Much of my painting is inspired by lyric, first-person poetry and therefore depicts individual, solitary figures. These figures are often in a wilderness and often exposed to glaring sunlight. For me glare and brightness can express either desolation and hard-edged limitation or alternatively, radiant, form-shattering bliss.

‘Shadows in the Desert’ is to do with the first kind of experience. It is of a static figure exposed to burning desert sun and is based on The Waste Land (ll.22-30). The figure is like a gnomon (the point on a sundial) casting its shadow and  recording time which points inexorably to dust, to ‘remember, man, that thou art dust, and to dust thou shalt return’. The weary figure in the desert, in combination with the image of a handful of dust, also reminds me of the Cumean Sibyl (in the poem’s epigraph) whose years must number the innumerable particles of dust in her hand.

The title ‘Garden’ perhaps recalls several gardens in Eliot’s poetry (with their sources in Genesis, Song of Songs, Gospels/Gethsamane, Revelation) but this picture is based on the ‘hyacinth garden’ in The Waste Land (lls.35-41) and part I of Burnt Norton. The fluid use of acrylic corresponds to the presence of water in Eliot’s garden passages while the bright light (as in ‘Scorching Beams’) is different from light in ‘Shadows in the Desert’. Instead of creating harsh, stark contrasts and outlines, light drips down from a pool of white and merges and eclipses forms so that objects disappear into ‘the heart of light’.
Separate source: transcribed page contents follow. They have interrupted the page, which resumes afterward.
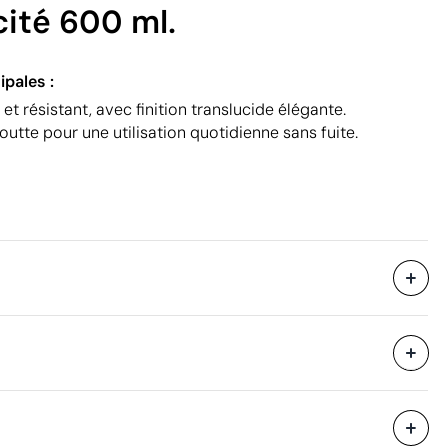
cité 600 ml.
ipales :
et résistant, avec finition translucide élégante.
utte pour une utilisation quotidienne sans fuite.
Sans emballage individuel
44 x 34 x 34 cm
eure
0.051 m³
uleurs
Impression numérique en couleur
4.5 kg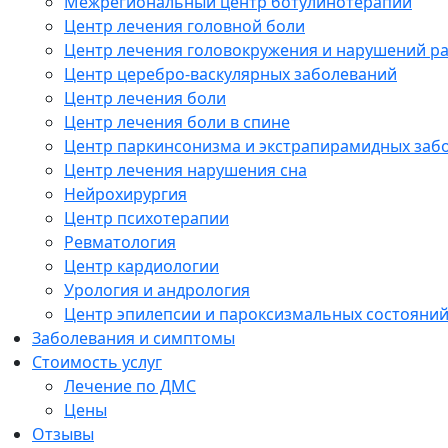
Межрегиональный центр ботулинотерапии
Центр лечения головной боли
Центр лечения головокружения и нарушений р
Центр церебро-васкулярных заболеваний
Центр лечения боли
Центр лечения боли в спине
Центр паркинсонизма и экстрапирамидных заб
Центр лечения нарушения сна
Нейрохирургия
Центр психотерапии
Ревматология
Центр кардиологии
Урология и андрология
Центр эпилепсии и пароксизмальных состояни
Заболевания и симптомы
Стоимость услуг
Лечение по ДМС
Цены
Отзывы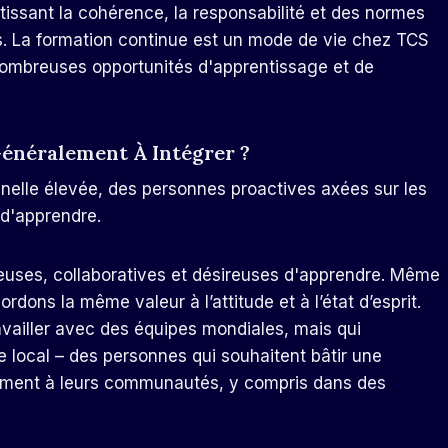
tissant la cohérence, la responsabilité et des normes
s. La formation continue est un mode de vie chez TCS
nombreuses opportunités d'apprentissage et de
énéralement À Intégrer ?
nelle élevée, des personnes proactives axées sur les
 d'apprendre.
euses, collaboratives et désireuses d'apprendre. Même
rdons la même valeur à l’attitude et à l’état d’esprit.
ailler avec des équipes mondiales, mais qui
local – des personnes qui souhaitent bâtir une
ivement à leurs communautés, y compris dans des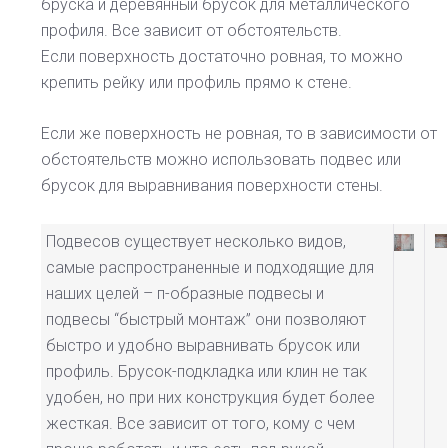
бруска и деревянный брусок для металлического
профиля. Все зависит от обстоятельств.
Если поверхность достаточно ровная, то можно
крепить рейку или профиль прямо к стене.
Если же поверхность не ровная, то в зависимости от
обстоятельств можно использовать подвес или
брусок для выравнивания поверхности стены.
Подвесов существует несколько видов,
самые распространенные и подходящие для
наших целей – п-образные подвесы и
подвесы “быстрый монтаж” они позволяют
быстро и удобно выравнивать брусок или
профиль. Брусок-подкладка или клин не так
удобен, но при них конструкция будет более
жесткая. Все зависит от того, кому с чем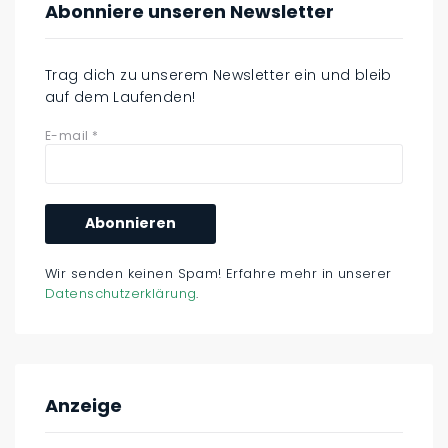
Abonniere unseren Newsletter
Trag dich zu unserem Newsletter ein und bleib
auf dem Laufenden!
E-mail
*
Wir senden keinen Spam! Erfahre mehr in unserer
Datenschutzerklärung
.
Anzeige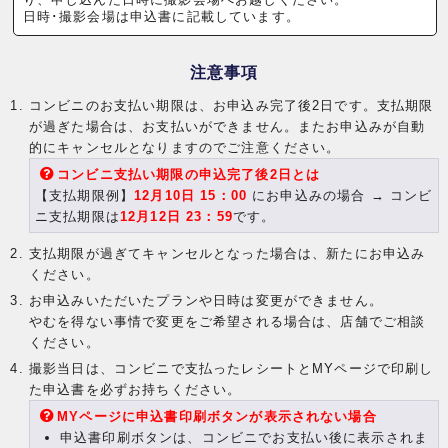
日時･撮影会場は申込書に記載しています。
注意事項
コンビニのお支払い期限は、お申込み完了後2日です。支払期限
が過ぎた場合は、お支払いができません。またお申込みが自動
的にキャンセルとなりますのでご注意ください。
コンビニ支払い期限の申込完了後2日とは
【支払期限例】
12月10日 15：00
にお申込みの場合 → コンビ
ニ支払期限は
12月12日 23：59
です。
支払期限が過ぎてキャンセルとなった場合は、新たにお申込み
ください。
お申込みいただいたプランや日時は変更ができません。
やむを得ない事情で変更をご希望される場合は、店舗でご相談
ください。
撮影当日は、コンビニで支払ったレシートとMYページで印刷し
た申込書を必ずお持ちください。
MYページに申込書印刷ボタンが表示されない場合
申込書印刷ボタンは、コンビニでお支払い後に表示されま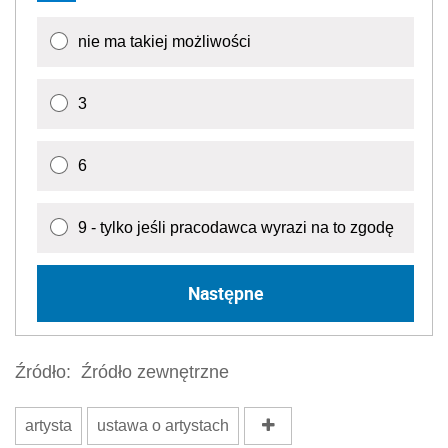
nie ma takiej możliwości
3
6
9 - tylko jeśli pracodawca wyrazi na to zgodę
Następne
Źródło:
Źródło zewnętrzne
artysta
ustawa o artystach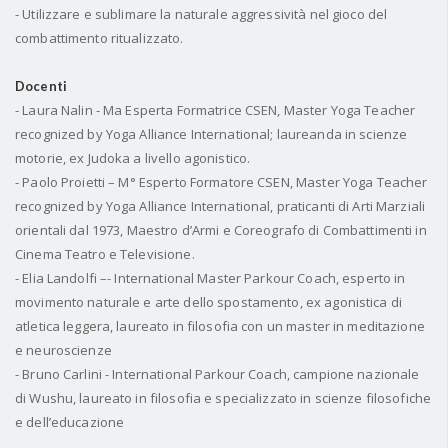
- Utilizzare e sublimare la naturale aggressività nel gioco del
combattimento ritualizzato.
Docenti
- Laura Nalin - Ma Esperta Formatrice CSEN, Master Yoga Teacher
recognized by Yoga Alliance International; laureanda in scienze
motorie, ex Judoka a livello agonistico.
- Paolo Proietti – M° Esperto Formatore CSEN, Master Yoga Teacher
recognized by Yoga Alliance International, praticanti di Arti Marziali
orientali dal 1973, Maestro d’Armi e Coreografo di Combattimenti in
Cinema Teatro e Televisione.
- Elia Landolfi –- International Master Parkour Coach, esperto in
movimento naturale e arte dello spostamento, ex agonistica di
atletica leggera, laureato in filosofia con un master in meditazione
e neuroscienze
- Bruno Carlini - International Parkour Coach, campione nazionale
di Wushu, laureato in filosofia e specializzato in scienze filosofiche
e dell’educazione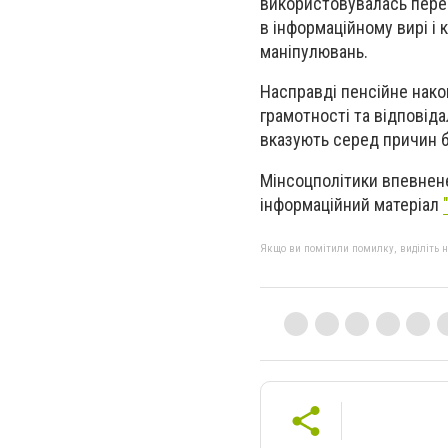
використовувалась перев
в інформаційному вирі і 
маніпулювань.
Насправді пенсійне нако
грамотності та відповід
вказують серед причин б
Мінсоцполітики впевнене
інформаційний матеріал
Якщо ви помітили помилку, виділіть нео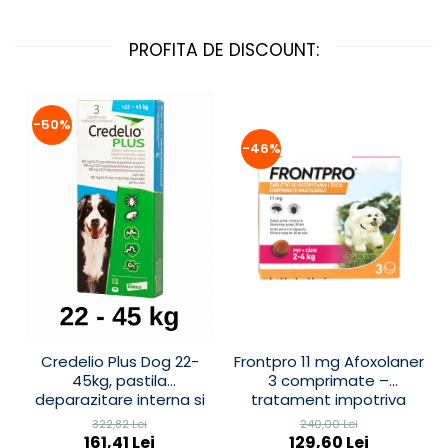
PROFITA DE DISCOUNT:
-50%
-46%
Credelio Plus Dog 22-
Frontpro 11 mg Afoxolaner
45kg, pastila
3 comprimate –
deparazitare interna si
tratament impotriva
externa
puricilor și căpușelor câini
322,82 Lei
240,00 Lei
2-4 kg
161,41 Lei
129,60 Lei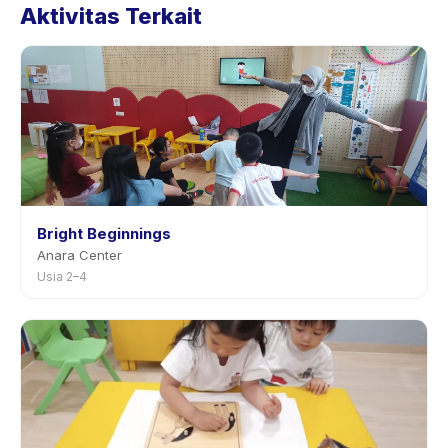
Aktivitas Terkait
halaman aktivitas di aplikasi. Kebanyakan penyedia
mengizinkan penjadwalan ulang dengan
pemberitahuan sebelumnya.
Bright Beginnings
Anara Center
Usia 2–4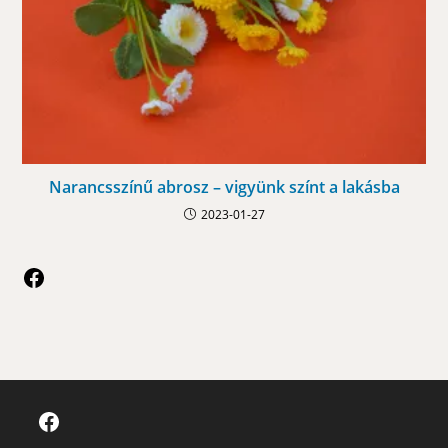
Narancsszínű abrosz – vigyünk színt a lakásba
2023-01-27
Facebook
Facebook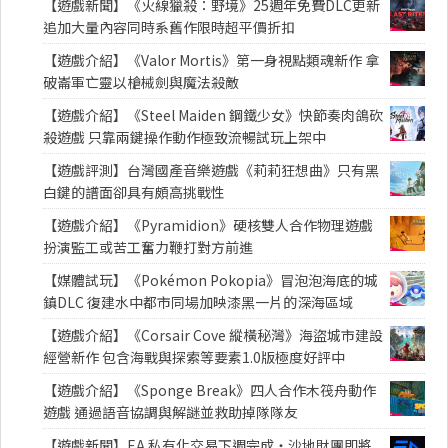
【遊戲新聞】《火線獵殺：野境》25週年免費DLC更新
追加大量內容同時系舊作限時超平價折扣
【遊戲介紹】《Valor Mortis》第一身視點類魂新作 拿
破崙軍亡靈以槍械劍與魔法殺敵
【遊戲介紹】《Steel Maiden 鋼鐵少女》快節奏肉鴿砍
殺遊戲 只靠兩鍵操作動作極致流暢試玩上架中
【遊戲評測】台灣國產音樂遊戲《莉莉狂想曲》只有黑
白鍵的譜面卻具有頗高挑戰性
【遊戲介紹】《Pyramidion》硬核雙人合作物理遊戲
扮演監工或苦工奮力鞭打對方前進
【媒體試玩】《Pokémon Pokopia》冒泡泡海底的城
鎮DLC 復建水中都市同場加映漆黑一片的深海區域
【遊戲介紹】《Corsair Cove 縱橫秘灣》海盜城市建設
經營新作 包含海戰與探索等要素1.0版極度好評中
【遊戲介紹】《Sponge Break》四人合作木筏舟動作
遊戲 通過語音協調與解謎並救助掉隊隊友
【遊戲新聞】EA 私有化交易下週完成・沙地財團即將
The hyacinth garden passage in The Waste Land could go towards nihilism or  ecstasy. ‘Nothing’ may be desolate or mystical; ‘neither living nor dead’ may echo Dante’s Inferno when he sees Satan (‘I neither died nor wholly stayed alive’) or alternatively may recall Paradiso (‘such was the living light encircling me/leaving me so enveloped by its veil/of radiance that I could see no thing’). However, the same phrase in the religious context of Burnt Norton has a different effect: ‘heart of light’ seems to be an image of bliss like the light in the Paradiso. And combined with negatives like ‘invisible’, ‘unheard’, ‘unseen’ this light suggests a core of brilliance beyond images.

So I am thinking about 2 kinds of negation (as well as light) in Eliot’s work, that have influenced me. Firstly, I’m thinking of the cul-de-sac of dreary emptiness, boredom, sterility, dryness in a landscape where light lands on things with a deadening clarity. Secondly, I’m thinking of apophatic, religious experience where light purges, explodes, burns off the known, the tired, the familiar to the point of dazzling emptiness.

Glitter and ash are united in the Eliotic word ‘burning’— the burnt-up and burnt-out on the one hand and on the other, the purging and transforming fire which makes an appearance in The Waste Land (the St Augustine passage or Arnaud Daniel in purgatory) but really blazes in Four Quartets and especially in Little Gidding.